Coberturas com Madeira Laminada Colada ganham espaço

29 de Março de 2016

No Brasil, MLC está sendo aplicada em projetos de cobertura de madeira de grande porte ou que exigem uma maior “flexibilidade” em sua arquitetura

Uma das principais aplicações de madeira em obras acontece nas coberturas. No Brasil, tradicionalmente, as madeiras tropicais são utilizadas para esta função. No entanto, além da diminuição da oferta de madeira de espécies nativas, nem sempre a matéria-prima que chega até uma obra tem procedência legal. Percebe-se uma mudança no mercado para inibir o uso de madeira sem certificação em obras. Exemplo disso são as exigências do governo federal e da Caixa Econômica Federal para garantir madeiras com origem conhecida em obras relacionadas ao poder público ou passíveis de financiamento.

Com este cenário e a existência de um material mais tecnológico, cada vez mais as construtoras estão utilizando a Madeira Laminada Colada (MLC) em projetos de cobertura. “Esta é uma tecnologia bastante empregada em diferentes regiões do mundo, sendo aplicada em diferentes tipos de cobertura, tanto em pequenos quanto em grandes projetos”, salienta Guilherme Corrêa Stamato, diretor executivo da Stamade Projeto e Consultoria em Madeira, de São Carlos (São Paulo) e colunista do Portal Madeira e Construção. De acordo com ele, a MLC já é empregada no Brasil, mas ainda em uma escala reduzida diante da quantidade de projetos e obras em andamento no país.

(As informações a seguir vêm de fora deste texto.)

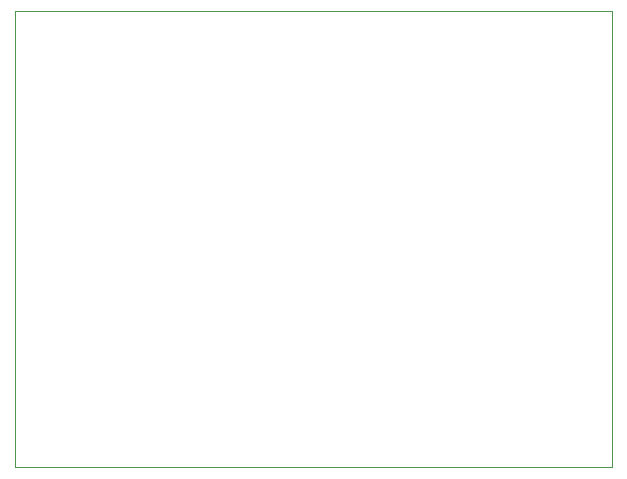
<source format=gm1>
%TF.GenerationSoftware,KiCad,Pcbnew,(5.1.7)-1*%
%TF.CreationDate,2020-12-17T22:24:39+01:00*%
%TF.ProjectId,u64_rgb_led,7536345f-7267-4625-9f6c-65642e6b6963,rev?*%
%TF.SameCoordinates,Original*%
%TF.FileFunction,Profile,NP*%
%FSLAX46Y46*%
G04 Gerber Fmt 4.6, Leading zero omitted, Abs format (unit mm)*
G04 Created by KiCad (PCBNEW (5.1.7)-1) date 2020-12-17 22:24:39*
%MOMM*%
%LPD*%
G01*
G04 APERTURE LIST*
%TA.AperFunction,Profile*%
%ADD10C,0.050000*%
%TD*%
G04 APERTURE END LIST*
D10*
X23622000Y-19050000D02*
X23622000Y-57658000D01*
X74168000Y-57658000D02*
X74168000Y-19050000D01*
X23622000Y-57658000D02*
X74168000Y-57658000D01*
X74168000Y-19050000D02*
X23622000Y-19050000D01*
M02*

</source>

A MLC, no Brasil, já está sendo aplicada em projetos de cobertura de madeira de grande porte ou que exigem uma maior “flexibilidade” em sua arquitetura. “Atualmente trabalhamos com MLC, que permite a fabricação de vigas retas, de seção variável, curvas, em “s” com até 21 metros de comprimento. Esta técnica possibilita grande liberdade formal nos projetos com custos relativamente baixos”, afirma Hélio Olga, da Ita Construtora, com sede em Vargem Grande Paulista (São Paulo).

Haras Polana - Projeto da Ira Construtora

Haras Polana – Projeto da Ita Construtora

A expansão do uso da MLC deve evoluir no país em um futuro próximo, avalia Stamato. “A Madeira Laminada Colada está apresentando um crescimento no mercado, mesmo com a queda nos níveis da construção civil, até porque no nicho de alto padrão existe uma característica diferenciada. Mas percebemos uma evolução bem significativa da MLC no mercado brasileiro desde os anos 2000”, revela.

Método industrializado

Outro conceito tecnológico que vem sendo aplicado cada vez mais em grande escala é o telhado com madeiras com treliças com Chapas de Dentes Estampados (CDE). “Estes são telhados pré-fabricados por empresas especializadas para projetos específicos. Existe um mercado grande que está absorvendo esta tecnologia, como obras em condomínios horizontais”, comenta Stamato.

Método tradicional

Os telhados da maior parte das casas brasileiras ainda são construídos com madeiras tropicais, por sua tradição e boas propriedades naturais, como a durabilidade. Pensar em simplesmente trocar este tipo de madeira pelas de florestas plantadas não é o melhor caminho, segundo Stamato.

Antes de mais nada, as madeiras de reflorestamento são colhidas muito jovens, não gerando propriedades mecânicas para esta função. Apenas os exemplares mais maduros poderiam ser usados para esta função. O eucalipto, por exemplo, deveria ser colhido apenas com 30 a 40 anos para atender às necessidades. Além disso, as madeiras de florestas plantadas devem passar por tratamentos específicos, para uma maior garantia.